Collected data entries:
┄┄┄┄┄┄

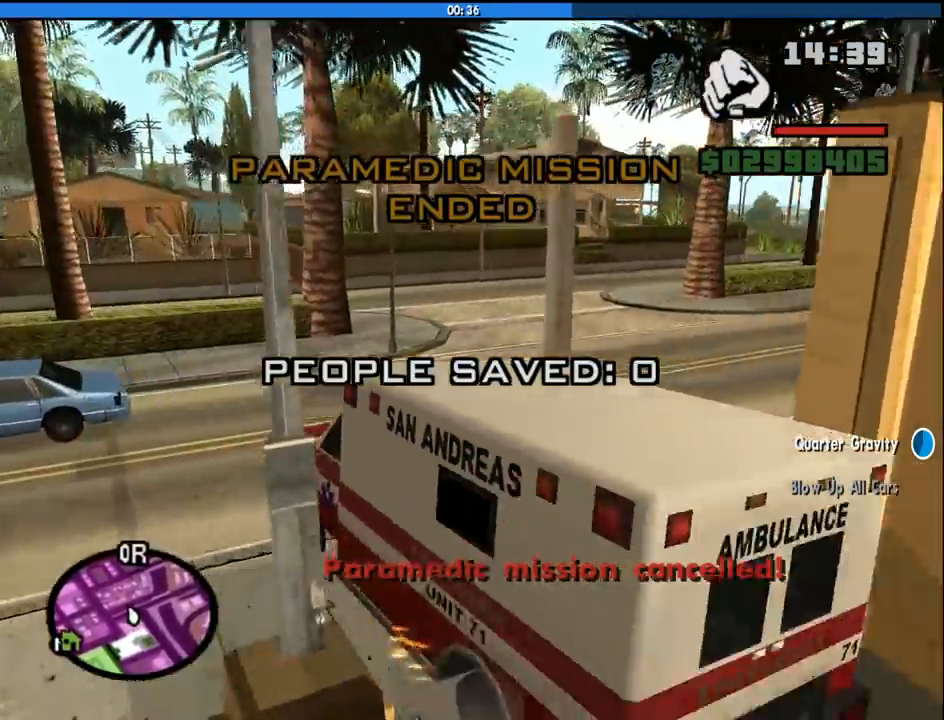
{"keys": ["d", "space"], "mouse": [], "events": []}
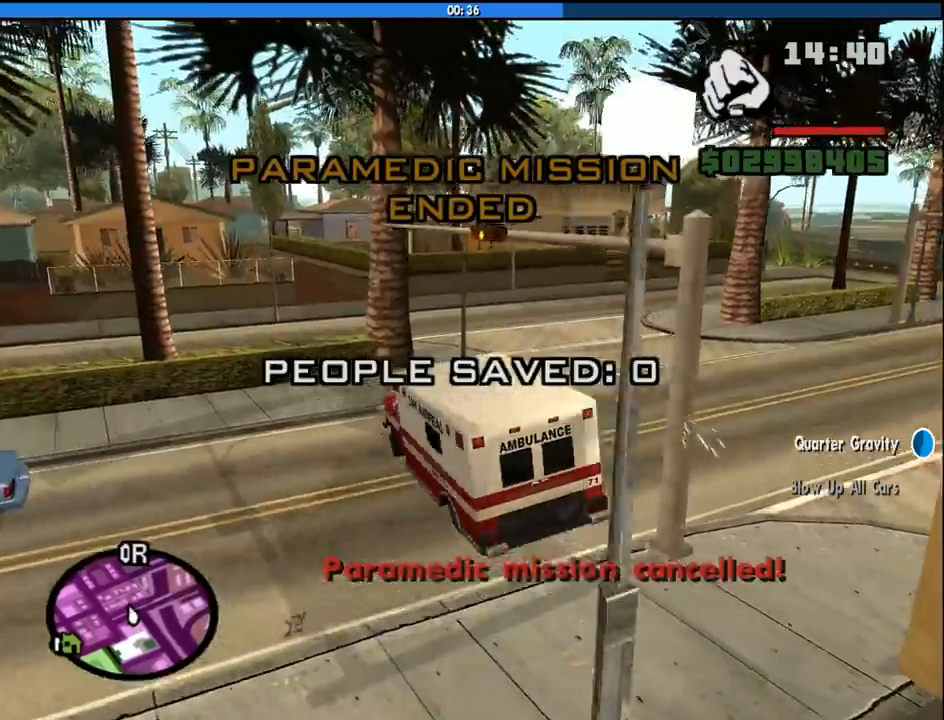
{"keys": ["d", "space"], "mouse": [], "events": []}
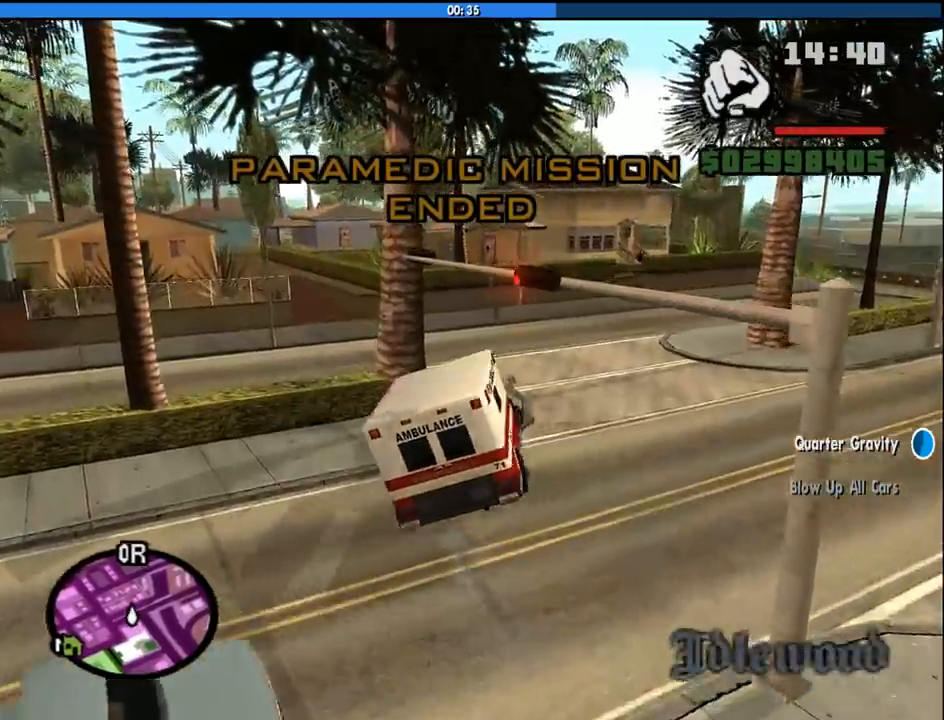
{"keys": ["w"], "mouse": [], "events": [[50, "space", "up"], [383, "w", "down"], [466, "d", "up"]]}
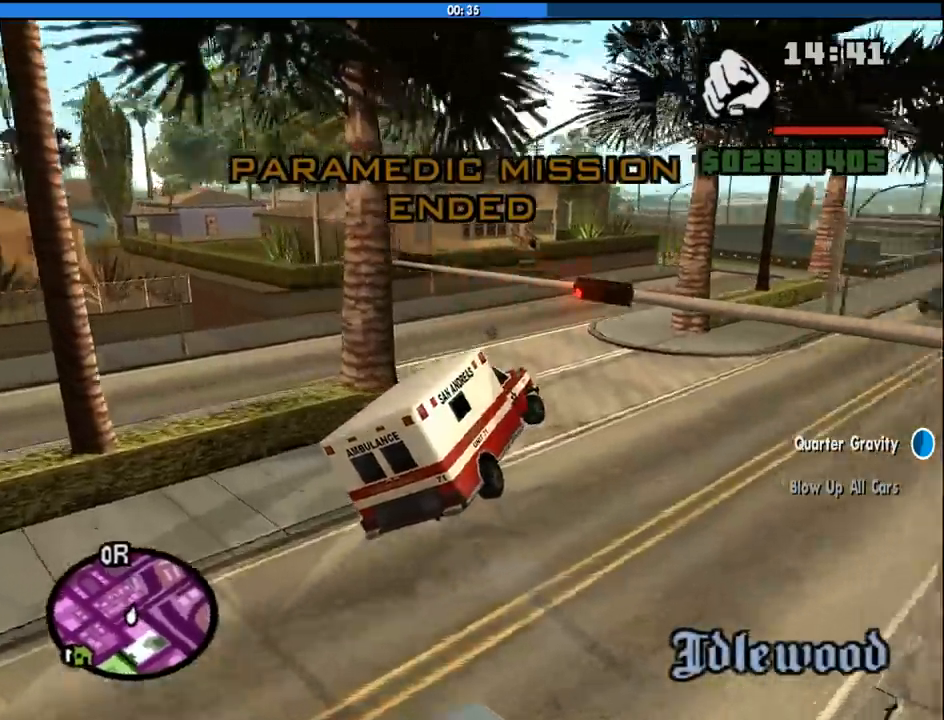
{"keys": ["w"], "mouse": [], "events": [[166, "d", "down"], [433, "d", "up"]]}
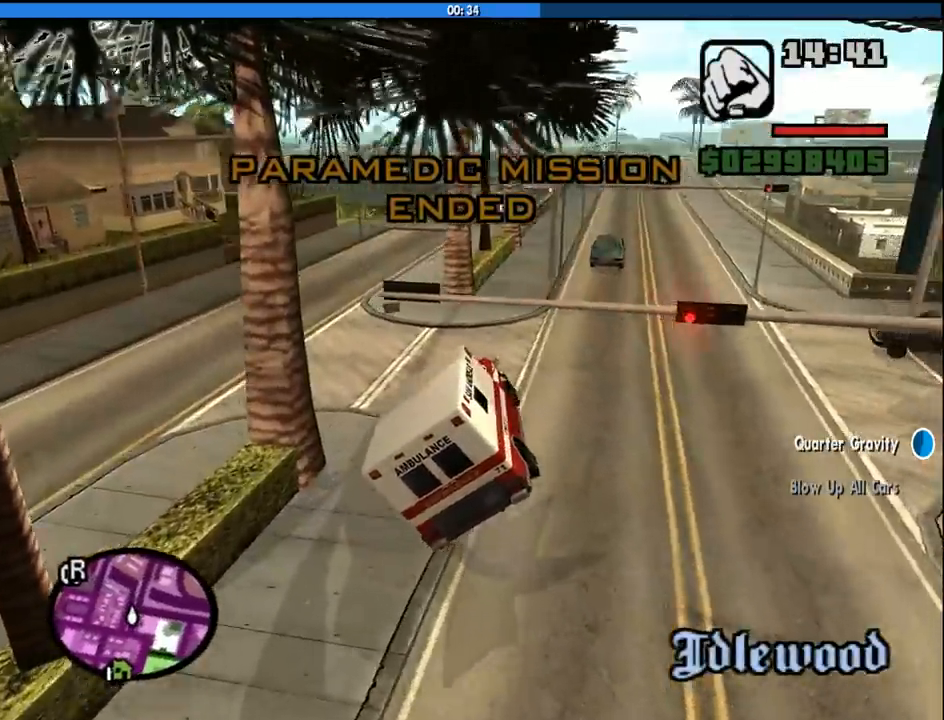
{"keys": ["a", "w"], "mouse": [], "events": [[83, "a", "down"]]}
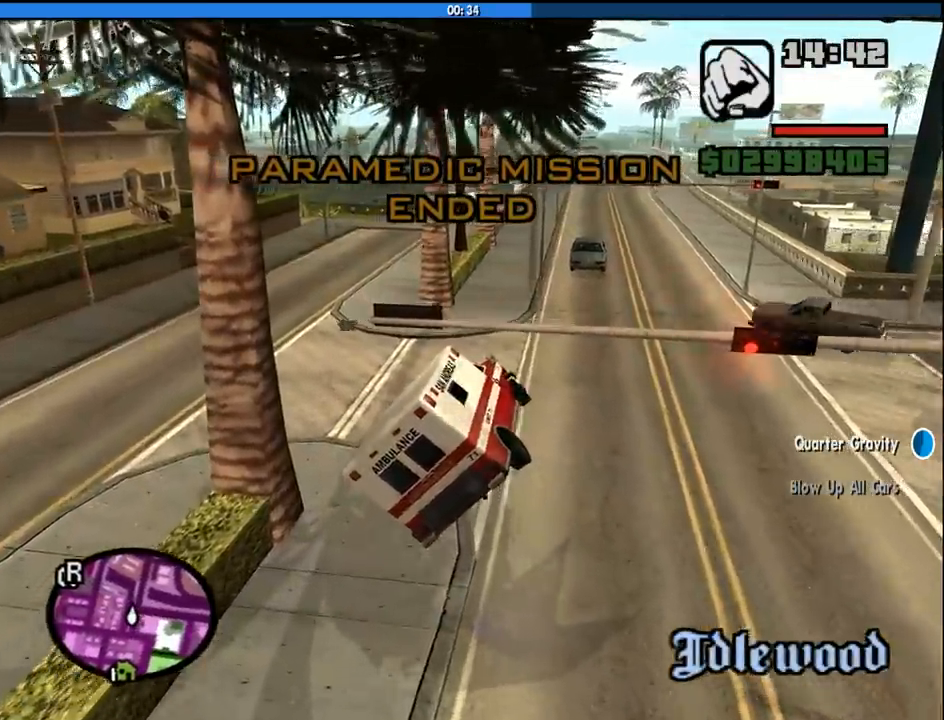
{"keys": ["a", "w"], "mouse": [], "events": []}
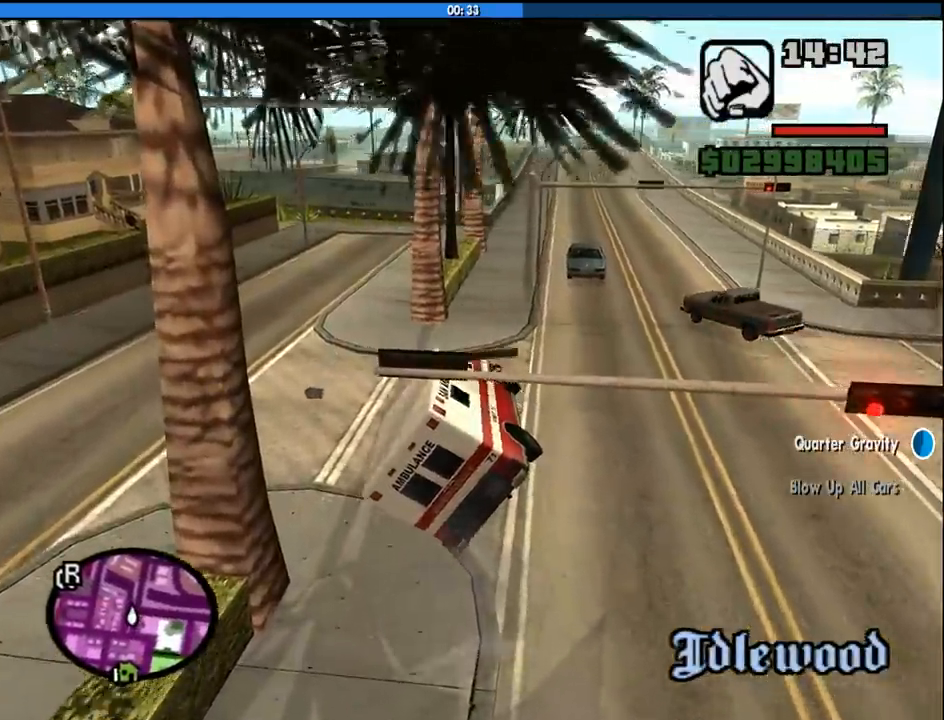
{"keys": ["a", "w"], "mouse": [], "events": []}
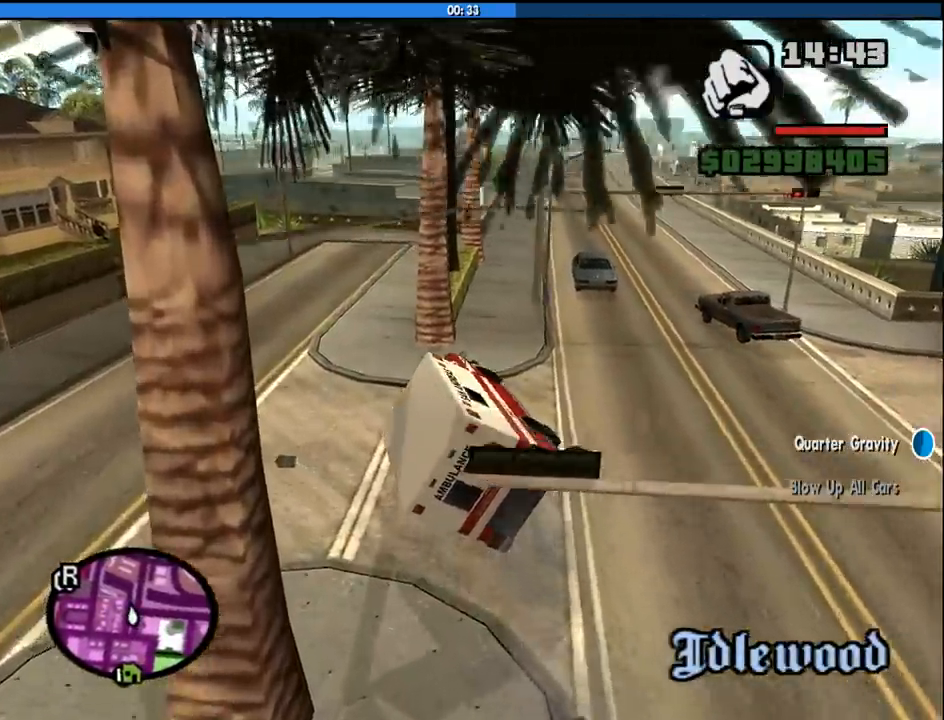
{"keys": ["a", "w"], "mouse": [], "events": []}
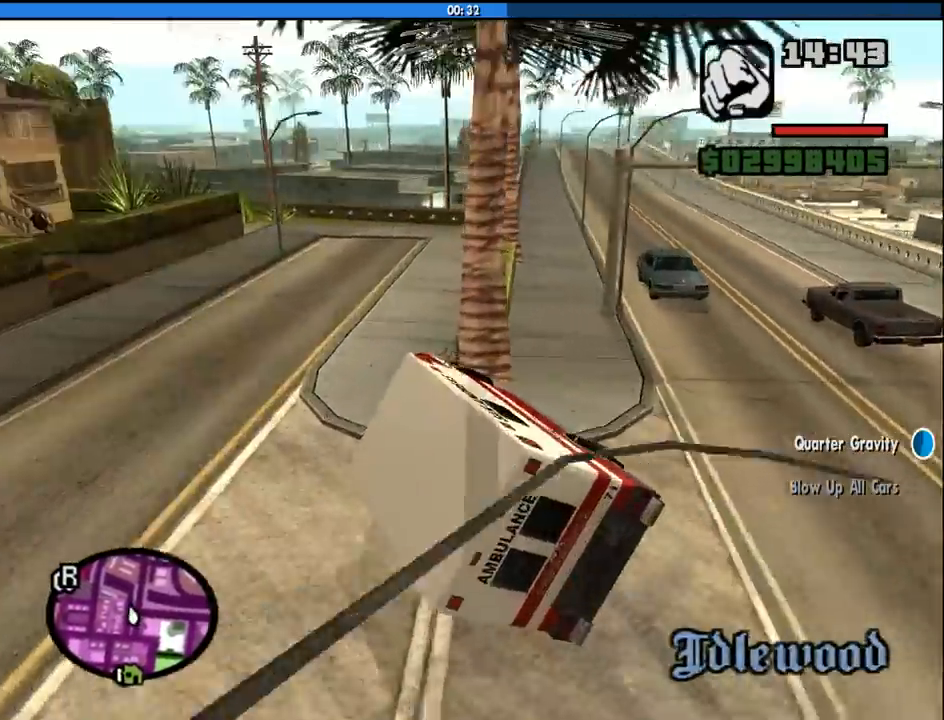
{"keys": ["a", "w"], "mouse": [], "events": []}
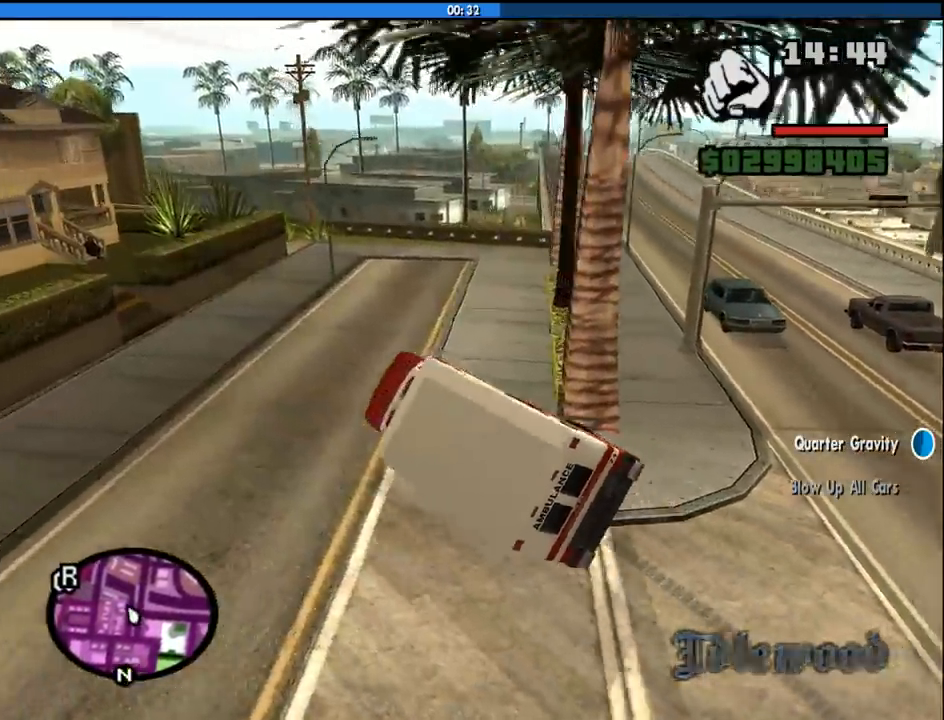
{"keys": ["a", "w"], "mouse": [], "events": []}
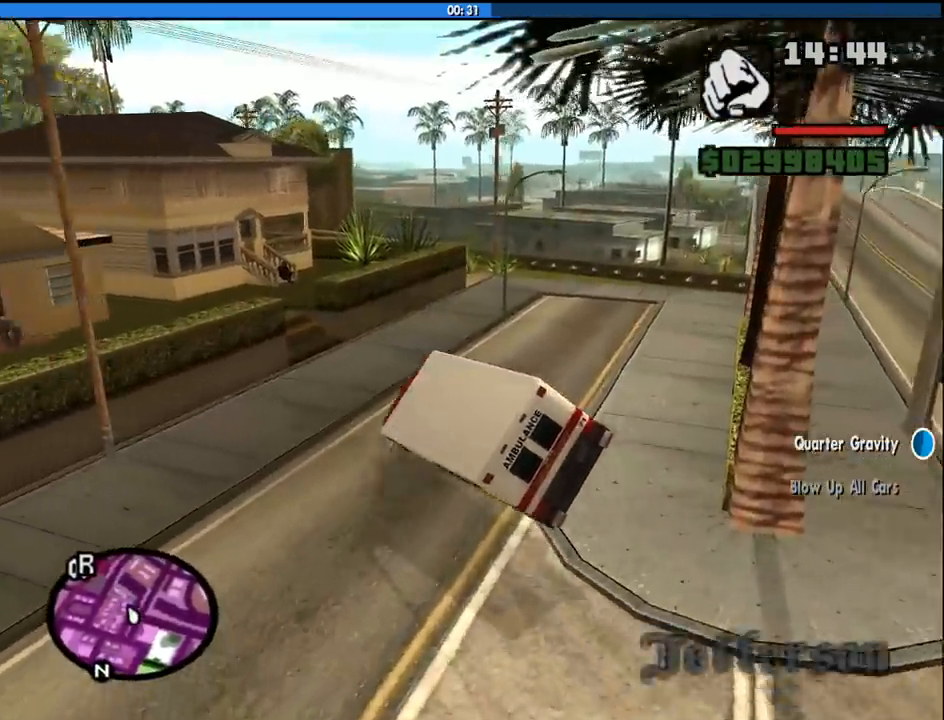
{"keys": ["a"], "mouse": [], "events": [[416, "w", "up"]]}
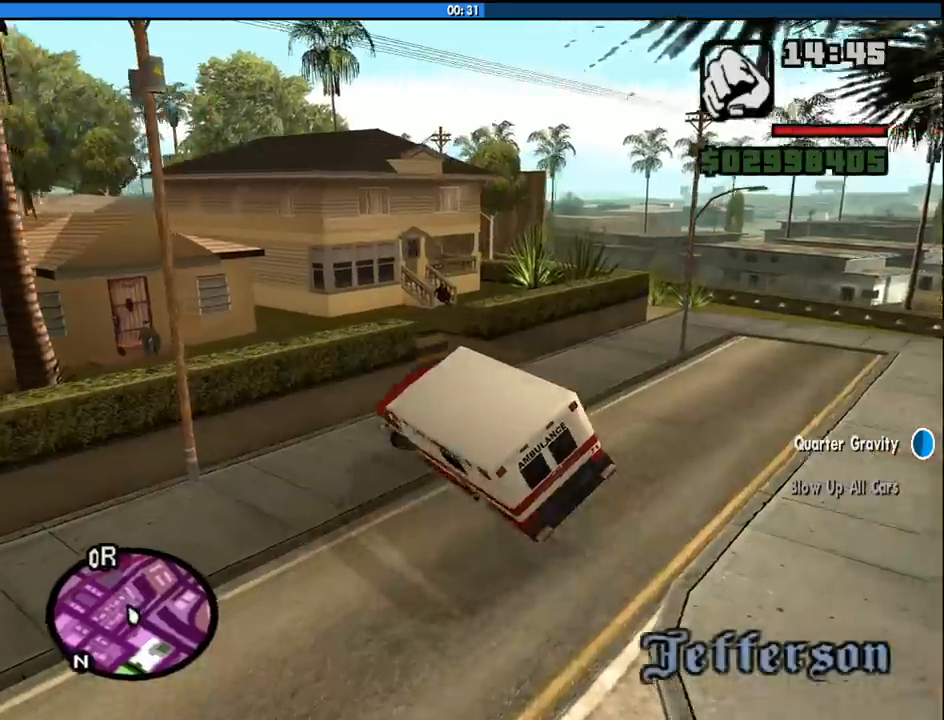
{"keys": ["s"], "mouse": [], "events": [[183, "a", "up"], [233, "s", "down"]]}
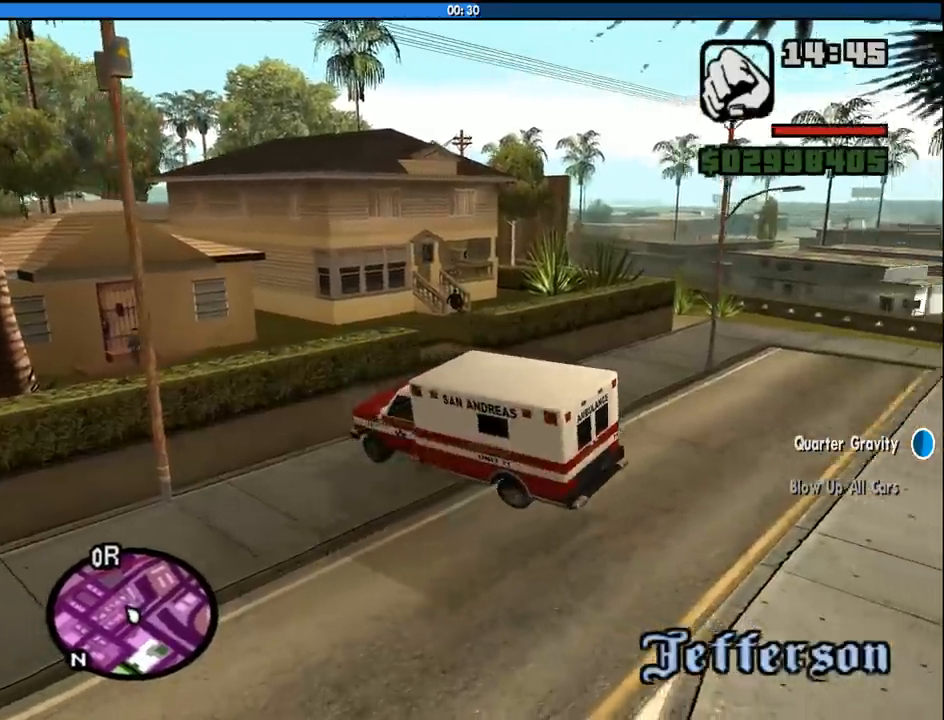
{"keys": ["d", "s"], "mouse": [], "events": [[166, "d", "down"]]}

┄┄┄┄┄┄

## Activity
In the entries above, how many lines contain the word "down"? Provide the number alone.

## Exercise answer
5